Quienes hemos nacido en el País Vasco y hace tiempo que decidimos vivir fuera de él conocemos de primera mano la ruptura social e incluso familiar que conlleva el extremismo nacionalista. Dos generaciones han vivido con la consigna de que el silencio era el mejor antídoto para evitar hasta rompimientos y disoluciones conyugales.
Recuerdo, en aquel contexto, el estupor de una hija mía adolescente, llegada a Bilbao tras una larga estancia en el extranjero, cuando, al comentar que le encantaba España, un primo suyo le dijo: "¿Pues qué haces aquí? ¡Vete a España si tanto te gusta!".
Afortunadamente, décadas después, los vascos aprendemos poco a poco a convivir, en base a tantísimo sufrimiento padecido, por unos más que por otros, aceptando al diferente y no considerándole por ello un ser simplemente anormal.
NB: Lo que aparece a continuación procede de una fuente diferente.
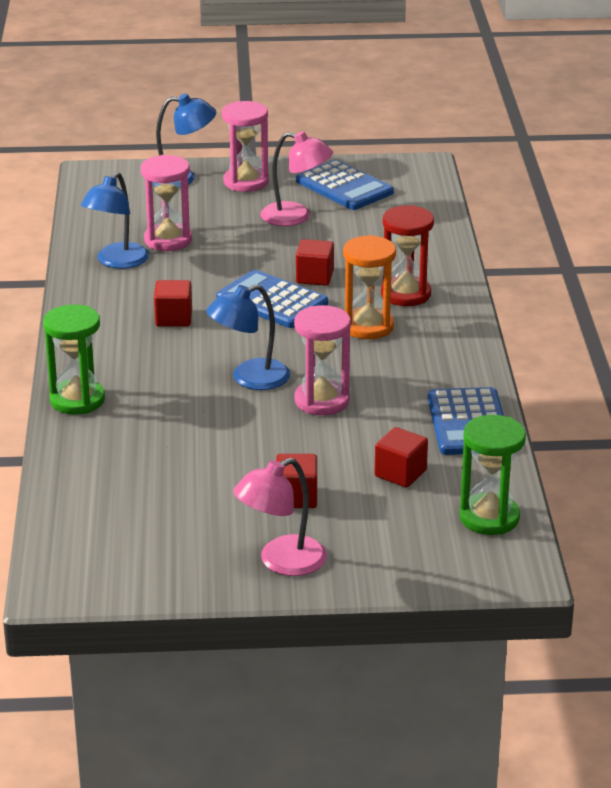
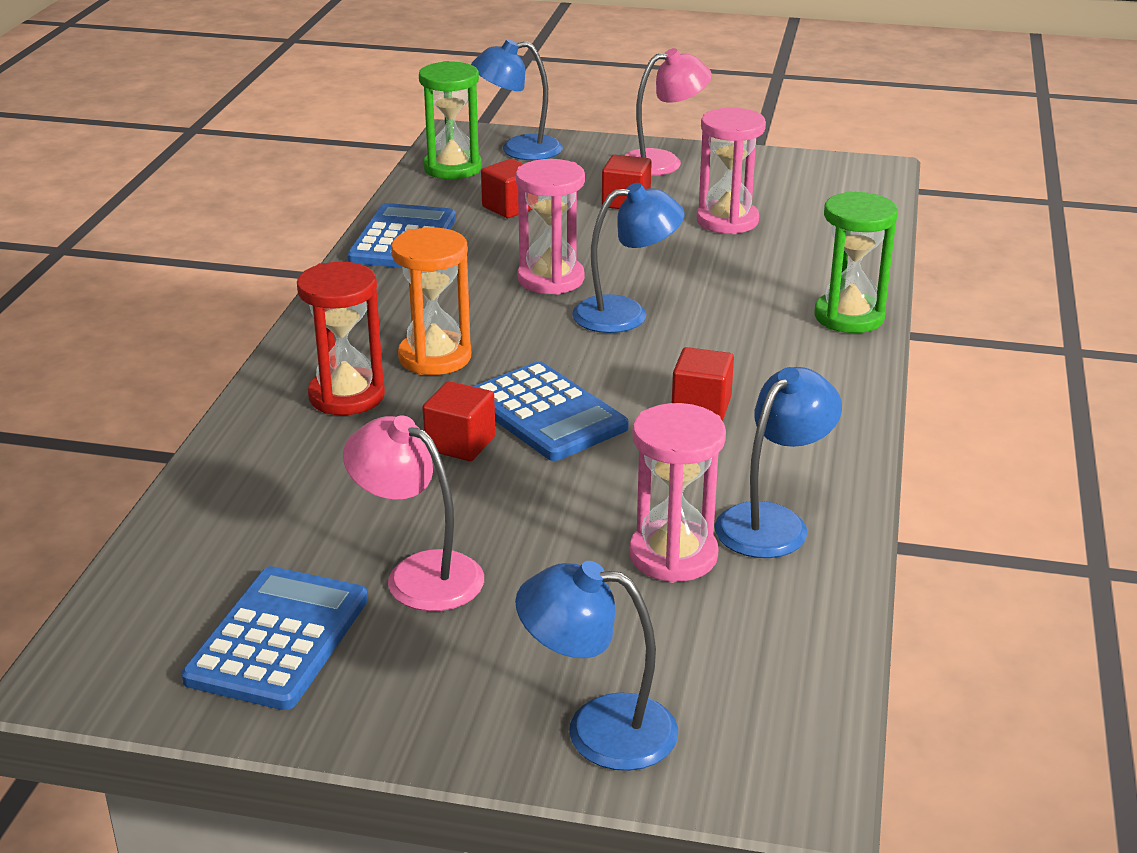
camera: 165 degrees left, 0 degrees up
(246, 182) = (467, 689): pink hourglass -> pink hourglass (727, 221)
(344, 187) = (278, 639): blue calculator -> blue calculator turned 45 degrees clockwise
(441, 557) = (518, 149): none -> blue lamp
Observo ahora, sin embargo, que esa oprobiosa enfermedad contra la que me creía vacunado eclosiona fuertemente en Cataluña, comunidad en la que también he vivido muchísimos años.
Resulta ahora que, mientras he conseguido restañar afectivamente las diferencias ideológicas con gente de mi sangre, voy perdiendo amigos a chorro en Cataluña: o estás conmigo o estás contra mí, parecen decir. ¡Dios mío! ¿Otra vez aquel mantra? ¿No puede uno pensar como le plazca?
Ése es, para mí, uno de los efectos más perversos de cualquier nacionalismo: la exclusión del otro, la consideración del que piensa diferente como un enemigo, la necesidad de acabar con el discrepante.
Se trata de una siniestra y retorcida realidad que espero resulte ser pasajera. Mientras tanto, va dejando sus víctimas. En Cataluña, esas víctimas no lo son de momento físicas, sino morales: se va sembrando la convivencia de antaño con barreras, antagonismos y rencores que quién sabe si se transformarán en algo más.
Por eso, sin que uno los busque, va encontrando ex amigos en cada esquina y mientras sólo sean eso y la cosa no pase a mayores se da por satisfecho, ya que el inmediato futuro no parece que necesariamente vaya a mejorar.